Right? I do the DevOps/architect stuff at my org and one game changer for testing was configuring it to spin up a separate instance per pull-request. Occasionally things get wonky because all the PR instances share an authentication/authorization server, but by and large it is excellent for being able to quickly demo.

But it does mean that you have to be religious about building links and connection-strings in your code.

Once you have 3 environments (which IMHO is the minimum viable number: dev, staging, prod), it tends to be much easier to generalise that to N, at least from the application side (spinning up the extra infra is a separate beast). It tends to weed out many of the "if (prod)"s because there should now be differences between dev & staging that you need to take care of, and sprinkling elaborate switch statements gets tedious really fast - most devs tend to be happier actually simplifying code.

I've seen some really nasty offenders though, e.g. actual business logic hidden behind an "if (window.location.hostname == ...)". Sometimes it takes a lot of patience to explain that this is how you get production-only bugs that QA will never have a chance to find or reproduce.

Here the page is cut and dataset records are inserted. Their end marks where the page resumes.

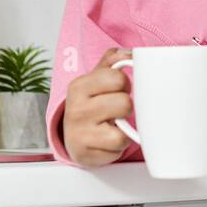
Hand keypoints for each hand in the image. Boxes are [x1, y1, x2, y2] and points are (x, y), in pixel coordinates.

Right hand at [62, 47, 135, 166]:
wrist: (73, 135)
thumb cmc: (91, 103)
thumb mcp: (97, 78)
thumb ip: (114, 60)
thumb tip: (132, 53)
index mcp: (79, 86)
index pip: (118, 78)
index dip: (125, 84)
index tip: (119, 89)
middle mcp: (76, 109)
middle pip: (124, 103)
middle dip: (126, 107)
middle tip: (116, 109)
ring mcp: (79, 134)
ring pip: (122, 130)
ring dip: (124, 128)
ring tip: (114, 125)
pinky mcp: (86, 154)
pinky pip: (118, 148)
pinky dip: (119, 145)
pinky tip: (109, 140)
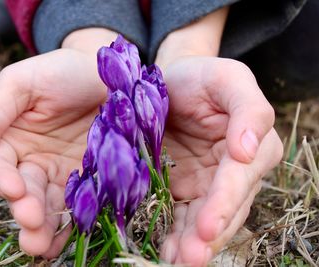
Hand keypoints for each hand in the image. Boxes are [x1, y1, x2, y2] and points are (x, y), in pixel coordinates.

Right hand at [0, 48, 105, 256]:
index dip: (1, 180)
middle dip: (24, 211)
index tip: (13, 188)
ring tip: (43, 246)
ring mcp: (60, 171)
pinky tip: (66, 237)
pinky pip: (76, 202)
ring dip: (44, 226)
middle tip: (31, 226)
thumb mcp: (21, 83)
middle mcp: (32, 160)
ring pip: (46, 204)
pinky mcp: (87, 177)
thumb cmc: (61, 71)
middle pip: (21, 193)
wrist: (108, 72)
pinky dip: (69, 222)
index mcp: (8, 139)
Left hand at [160, 57, 282, 265]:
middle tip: (187, 259)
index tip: (206, 228)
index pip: (239, 181)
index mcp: (252, 148)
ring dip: (190, 244)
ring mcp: (207, 185)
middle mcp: (233, 173)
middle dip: (208, 237)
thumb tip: (249, 150)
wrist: (169, 82)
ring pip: (203, 221)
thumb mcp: (227, 78)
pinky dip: (173, 235)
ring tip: (173, 261)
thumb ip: (248, 109)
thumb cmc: (200, 76)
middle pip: (225, 210)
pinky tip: (163, 250)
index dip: (224, 204)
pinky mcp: (183, 190)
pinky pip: (180, 217)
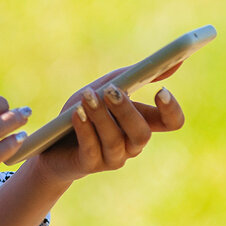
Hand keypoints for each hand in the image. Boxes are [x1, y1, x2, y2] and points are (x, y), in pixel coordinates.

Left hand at [31, 71, 184, 185]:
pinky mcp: (90, 165)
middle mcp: (131, 144)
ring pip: (114, 140)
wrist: (51, 144)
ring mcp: (112, 158)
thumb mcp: (106, 87)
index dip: (171, 110)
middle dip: (126, 111)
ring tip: (87, 96)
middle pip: (142, 133)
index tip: (160, 91)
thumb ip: (135, 74)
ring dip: (100, 116)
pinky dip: (84, 129)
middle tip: (111, 91)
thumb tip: (174, 60)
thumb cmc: (83, 110)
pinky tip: (76, 113)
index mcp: (141, 124)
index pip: (171, 122)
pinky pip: (91, 149)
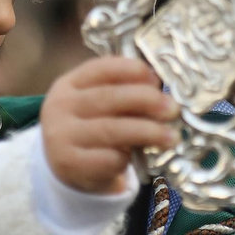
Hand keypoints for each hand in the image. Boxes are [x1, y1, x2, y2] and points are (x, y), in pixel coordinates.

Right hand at [40, 57, 177, 194]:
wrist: (62, 165)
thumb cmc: (89, 127)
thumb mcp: (97, 105)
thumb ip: (123, 94)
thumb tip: (163, 92)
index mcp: (69, 84)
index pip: (100, 69)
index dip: (131, 70)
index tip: (156, 79)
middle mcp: (61, 106)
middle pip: (108, 97)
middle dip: (146, 100)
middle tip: (172, 108)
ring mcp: (62, 136)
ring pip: (111, 130)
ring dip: (147, 132)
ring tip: (171, 136)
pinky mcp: (70, 164)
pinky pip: (107, 158)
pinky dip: (127, 158)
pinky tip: (136, 159)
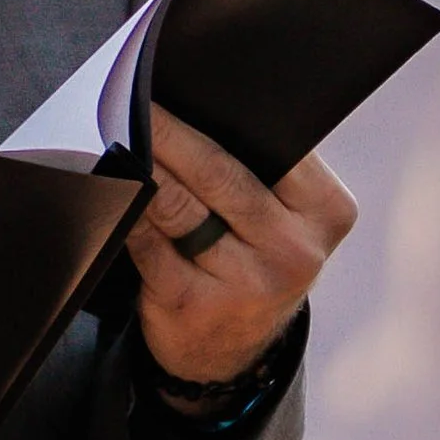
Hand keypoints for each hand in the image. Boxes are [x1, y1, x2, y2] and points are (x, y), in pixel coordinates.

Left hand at [131, 112, 355, 385]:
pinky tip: (112, 188)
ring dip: (142, 166)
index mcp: (327, 213)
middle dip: (169, 131)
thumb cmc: (255, 262)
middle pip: (219, 173)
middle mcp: (293, 251)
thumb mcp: (285, 222)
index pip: (277, 148)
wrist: (233, 355)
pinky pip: (148, 244)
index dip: (226, 113)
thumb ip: (264, 173)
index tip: (186, 84)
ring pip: (178, 207)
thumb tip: (199, 107)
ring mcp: (245, 285)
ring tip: (115, 133)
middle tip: (133, 96)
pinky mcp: (194, 307)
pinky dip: (127, 211)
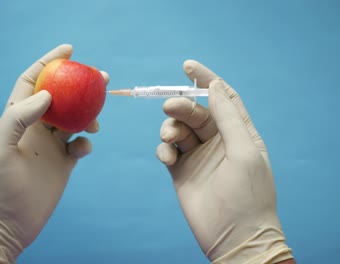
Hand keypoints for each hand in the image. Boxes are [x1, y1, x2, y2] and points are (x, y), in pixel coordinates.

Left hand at [0, 44, 109, 262]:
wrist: (7, 223)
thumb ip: (18, 118)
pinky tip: (82, 149)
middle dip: (79, 85)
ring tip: (94, 121)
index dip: (48, 63)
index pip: (33, 82)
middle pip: (60, 97)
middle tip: (100, 76)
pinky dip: (85, 142)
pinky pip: (79, 144)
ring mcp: (50, 146)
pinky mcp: (63, 163)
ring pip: (74, 119)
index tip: (69, 51)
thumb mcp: (0, 149)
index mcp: (18, 119)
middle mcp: (35, 129)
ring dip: (88, 114)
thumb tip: (46, 95)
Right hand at [156, 60, 293, 262]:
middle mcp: (218, 141)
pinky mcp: (180, 171)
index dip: (207, 80)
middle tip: (170, 107)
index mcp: (239, 132)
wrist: (234, 236)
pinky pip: (167, 150)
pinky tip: (167, 159)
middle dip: (181, 106)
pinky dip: (163, 149)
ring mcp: (198, 156)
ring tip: (169, 138)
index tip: (188, 66)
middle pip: (196, 112)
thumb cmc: (248, 194)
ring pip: (178, 129)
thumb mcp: (244, 151)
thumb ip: (228, 117)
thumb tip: (215, 87)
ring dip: (170, 127)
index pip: (223, 98)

For us the challenge was our DNS wasn't set up to spin up unlimited subdomains, so we had to run applications on dev.companyname.tld/application_prInstanceID/, so that was the case where we had to make application-level changes to support N instances, since some code assumed they would have their own private sub-domain-name.
You really should have a completely separate domain for all the internal/dev stuff tho, e.g. example.com vs example.net. Even if things like cookies, TLS, control over the DNS zone, etc weren't all involved, it's just hygiene.
Of course, I just mean if you've got one internal.productname.com or .local or whatever, the problem is not having one domain for each branch.

Like, the public product is www.productname.com, and the internal site is dev.productname.local, right?

But since we set up one instance for each active PR, you have to host the sites at

dev.productname.local/PR11235 and dev/productname.local/PR12345 if you don't have the infrastructure set up to spin them up as pr11235.dev.productname.local and pr12345.dev.productname.local

That was the challenge with "one instance per active PR" we hit. Very handy for both automated and manual testing, but took some work to get the product site to run at arbitrary URLs instead of assuming it had a domain all to itself.